| YOUR ASSIGNMENT |
Beginning with the line containing "康と快適さを重視し、定期的な健康診断や福" and ending with the last line of the entries below, copy each line exactly and nothing else.

EXTRACTED MATERIAL START

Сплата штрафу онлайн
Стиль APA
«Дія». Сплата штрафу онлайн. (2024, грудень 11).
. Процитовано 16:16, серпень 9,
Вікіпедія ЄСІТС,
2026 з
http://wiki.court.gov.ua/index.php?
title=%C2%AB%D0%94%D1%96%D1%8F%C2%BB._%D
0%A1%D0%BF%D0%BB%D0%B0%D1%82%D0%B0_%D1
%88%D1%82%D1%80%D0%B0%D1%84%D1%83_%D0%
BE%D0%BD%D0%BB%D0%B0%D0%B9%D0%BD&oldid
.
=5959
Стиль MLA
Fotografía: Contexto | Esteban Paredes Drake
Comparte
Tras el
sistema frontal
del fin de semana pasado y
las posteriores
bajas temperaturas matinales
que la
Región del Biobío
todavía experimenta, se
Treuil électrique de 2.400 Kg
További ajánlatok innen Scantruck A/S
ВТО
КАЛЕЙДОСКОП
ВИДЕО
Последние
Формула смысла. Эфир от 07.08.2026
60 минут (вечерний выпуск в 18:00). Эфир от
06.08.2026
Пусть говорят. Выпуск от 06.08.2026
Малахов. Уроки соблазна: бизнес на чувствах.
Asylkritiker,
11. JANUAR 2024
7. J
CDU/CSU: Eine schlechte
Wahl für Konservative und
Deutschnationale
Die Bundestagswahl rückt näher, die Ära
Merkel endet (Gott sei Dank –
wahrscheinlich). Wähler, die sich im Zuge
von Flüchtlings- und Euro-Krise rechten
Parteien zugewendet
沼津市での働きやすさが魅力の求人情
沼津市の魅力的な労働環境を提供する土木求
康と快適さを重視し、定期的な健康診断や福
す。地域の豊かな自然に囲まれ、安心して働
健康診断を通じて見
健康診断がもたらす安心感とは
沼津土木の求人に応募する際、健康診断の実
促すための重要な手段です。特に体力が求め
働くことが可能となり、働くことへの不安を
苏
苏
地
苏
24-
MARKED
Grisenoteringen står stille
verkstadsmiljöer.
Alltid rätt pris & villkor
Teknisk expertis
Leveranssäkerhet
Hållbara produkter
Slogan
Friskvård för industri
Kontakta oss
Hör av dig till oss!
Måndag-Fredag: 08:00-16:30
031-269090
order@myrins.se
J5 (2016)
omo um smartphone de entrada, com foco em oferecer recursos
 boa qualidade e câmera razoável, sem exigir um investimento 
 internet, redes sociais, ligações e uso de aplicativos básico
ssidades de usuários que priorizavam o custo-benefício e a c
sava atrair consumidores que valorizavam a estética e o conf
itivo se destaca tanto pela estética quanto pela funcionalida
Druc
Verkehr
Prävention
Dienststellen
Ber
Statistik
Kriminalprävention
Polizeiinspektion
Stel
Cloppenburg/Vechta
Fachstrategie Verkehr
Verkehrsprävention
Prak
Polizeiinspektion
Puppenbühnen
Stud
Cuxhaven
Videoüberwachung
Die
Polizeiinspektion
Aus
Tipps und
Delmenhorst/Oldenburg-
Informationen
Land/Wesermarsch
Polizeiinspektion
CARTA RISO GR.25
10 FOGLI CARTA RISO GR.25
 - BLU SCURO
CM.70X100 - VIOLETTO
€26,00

EXTRACTED MATERIAL END

| PROBLEM SOLUTION |
康と快適さを重視し、定期的な健康診断や福
す。地域の豊かな自然に囲まれ、安心して働
健康診断を通じて見
健康診断がもたらす安心感とは
沼津土木の求人に応募する際、健康診断の実
促すための重要な手段です。特に体力が求め
働くことが可能となり、働くことへの不安を
苏
苏
地
苏
24-
MARKED
Grisenoteringen står stille
verkstadsmiljöer.
Alltid rätt pris & villkor
Teknisk expertis
Leveranssäkerhet
Hållbara produkter
Slogan
Friskvård för industri
Kontakta oss
Hör av dig till oss!
Måndag-Fredag: 08:00-16:30
031-269090
order@myrins.se
J5 (2016)
omo um smartphone de entrada, com foco em oferecer recursos
 boa qualidade e câmera razoável, sem exigir um investimento 
 internet, redes sociais, ligações e uso de aplicativos básico
ssidades de usuários que priorizavam o custo-benefício e a c
sava atrair consumidores que valorizavam a estética e o conf
itivo se destaca tanto pela estética quanto pela funcionalida
Druc
Verkehr
Prävention
Dienststellen
Ber
Statistik
Kriminalprävention
Polizeiinspektion
Stel
Cloppenburg/Vechta
Fachstrategie Verkehr
Verkehrsprävention
Prak
Polizeiinspektion
Puppenbühnen
Stud
Cuxhaven
Videoüberwachung
Die
Polizeiinspektion
Aus
Tipps und
Delmenhorst/Oldenburg-
Informationen
Land/Wesermarsch
Polizeiinspektion
CARTA RISO GR.25
10 FOGLI CARTA RISO GR.25
 - BLU SCURO
CM.70X100 - VIOLETTO
€26,00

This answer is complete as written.